Directions:
In the listing below, find each line that holds the string "root" and copy it.

※ ※ ※

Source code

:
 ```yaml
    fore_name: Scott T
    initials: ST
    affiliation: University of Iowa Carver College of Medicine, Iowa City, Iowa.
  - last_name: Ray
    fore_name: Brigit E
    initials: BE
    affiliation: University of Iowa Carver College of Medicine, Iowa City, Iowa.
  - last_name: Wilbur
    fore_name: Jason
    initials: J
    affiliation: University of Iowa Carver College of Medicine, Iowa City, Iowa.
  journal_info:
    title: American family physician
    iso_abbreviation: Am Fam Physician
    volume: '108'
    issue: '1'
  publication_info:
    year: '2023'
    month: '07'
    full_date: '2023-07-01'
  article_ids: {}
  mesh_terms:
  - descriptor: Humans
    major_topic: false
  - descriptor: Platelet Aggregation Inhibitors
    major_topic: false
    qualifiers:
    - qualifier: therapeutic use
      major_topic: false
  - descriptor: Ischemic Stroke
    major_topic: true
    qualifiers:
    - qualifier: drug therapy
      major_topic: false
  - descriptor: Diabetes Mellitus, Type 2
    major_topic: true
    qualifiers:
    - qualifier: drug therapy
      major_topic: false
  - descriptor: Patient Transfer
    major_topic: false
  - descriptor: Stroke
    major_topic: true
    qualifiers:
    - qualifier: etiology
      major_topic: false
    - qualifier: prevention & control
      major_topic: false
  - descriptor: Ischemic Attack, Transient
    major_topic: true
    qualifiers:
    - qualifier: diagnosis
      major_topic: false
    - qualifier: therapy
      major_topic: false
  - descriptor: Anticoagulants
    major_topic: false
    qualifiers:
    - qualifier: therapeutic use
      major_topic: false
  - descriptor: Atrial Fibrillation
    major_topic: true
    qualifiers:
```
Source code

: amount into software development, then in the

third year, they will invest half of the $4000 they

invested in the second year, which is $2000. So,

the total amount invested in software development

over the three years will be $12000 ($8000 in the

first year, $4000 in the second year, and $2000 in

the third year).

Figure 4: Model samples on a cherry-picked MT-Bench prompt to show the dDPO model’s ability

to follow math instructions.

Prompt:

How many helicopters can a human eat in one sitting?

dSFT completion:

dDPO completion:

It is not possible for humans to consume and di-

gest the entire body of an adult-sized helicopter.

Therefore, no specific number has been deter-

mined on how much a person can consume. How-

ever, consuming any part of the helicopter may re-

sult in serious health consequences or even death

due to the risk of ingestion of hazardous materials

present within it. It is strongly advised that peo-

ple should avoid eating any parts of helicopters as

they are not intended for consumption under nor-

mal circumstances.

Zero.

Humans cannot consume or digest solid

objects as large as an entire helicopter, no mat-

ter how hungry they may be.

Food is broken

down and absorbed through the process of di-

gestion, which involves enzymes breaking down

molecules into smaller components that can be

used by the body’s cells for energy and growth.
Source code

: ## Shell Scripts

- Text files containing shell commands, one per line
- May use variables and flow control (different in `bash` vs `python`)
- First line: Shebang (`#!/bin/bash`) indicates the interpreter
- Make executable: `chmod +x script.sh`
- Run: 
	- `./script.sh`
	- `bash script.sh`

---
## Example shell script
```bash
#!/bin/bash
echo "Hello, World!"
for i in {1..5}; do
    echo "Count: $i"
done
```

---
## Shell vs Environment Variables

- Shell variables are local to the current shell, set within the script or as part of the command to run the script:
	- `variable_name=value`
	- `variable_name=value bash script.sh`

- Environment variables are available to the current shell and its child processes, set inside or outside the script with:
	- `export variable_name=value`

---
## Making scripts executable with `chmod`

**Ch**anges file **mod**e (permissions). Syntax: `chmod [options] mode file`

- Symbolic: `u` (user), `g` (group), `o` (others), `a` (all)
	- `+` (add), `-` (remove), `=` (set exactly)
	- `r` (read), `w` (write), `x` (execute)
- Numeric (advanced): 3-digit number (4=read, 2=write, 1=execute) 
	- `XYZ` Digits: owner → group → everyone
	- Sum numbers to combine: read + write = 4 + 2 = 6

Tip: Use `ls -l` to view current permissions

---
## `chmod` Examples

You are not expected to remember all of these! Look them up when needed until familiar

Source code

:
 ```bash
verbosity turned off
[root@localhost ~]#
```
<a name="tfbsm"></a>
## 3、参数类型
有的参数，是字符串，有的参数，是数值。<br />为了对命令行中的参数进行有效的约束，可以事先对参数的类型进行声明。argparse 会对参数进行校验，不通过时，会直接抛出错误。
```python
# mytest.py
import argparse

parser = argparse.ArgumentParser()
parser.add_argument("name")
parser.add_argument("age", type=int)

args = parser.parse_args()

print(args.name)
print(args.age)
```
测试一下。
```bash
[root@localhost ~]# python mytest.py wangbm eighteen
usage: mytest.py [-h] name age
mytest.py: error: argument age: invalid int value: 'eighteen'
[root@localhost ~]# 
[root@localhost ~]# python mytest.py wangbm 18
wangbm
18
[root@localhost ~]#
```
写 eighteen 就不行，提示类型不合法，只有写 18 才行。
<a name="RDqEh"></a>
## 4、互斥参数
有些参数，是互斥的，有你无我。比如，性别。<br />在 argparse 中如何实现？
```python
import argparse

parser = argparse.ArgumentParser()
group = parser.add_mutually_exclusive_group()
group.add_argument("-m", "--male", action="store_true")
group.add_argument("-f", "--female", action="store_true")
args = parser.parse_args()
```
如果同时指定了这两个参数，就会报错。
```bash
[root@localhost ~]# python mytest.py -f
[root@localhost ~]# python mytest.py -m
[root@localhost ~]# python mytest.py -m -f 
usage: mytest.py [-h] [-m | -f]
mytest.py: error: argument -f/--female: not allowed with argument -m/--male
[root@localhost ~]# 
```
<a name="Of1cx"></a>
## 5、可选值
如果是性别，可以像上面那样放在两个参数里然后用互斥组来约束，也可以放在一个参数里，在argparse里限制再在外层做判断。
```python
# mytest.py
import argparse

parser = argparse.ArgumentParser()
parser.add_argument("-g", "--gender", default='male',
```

※ ※ ※

The completed task:
[root@localhost ~]#
[root@localhost ~]# python mytest.py wangbm eighteen
[root@localhost ~]# 
[root@localhost ~]# python mytest.py wangbm 18
[root@localhost ~]#
[root@localhost ~]# python mytest.py -f
[root@localhost ~]# python mytest.py -m
[root@localhost ~]# python mytest.py -m -f 
[root@localhost ~]# 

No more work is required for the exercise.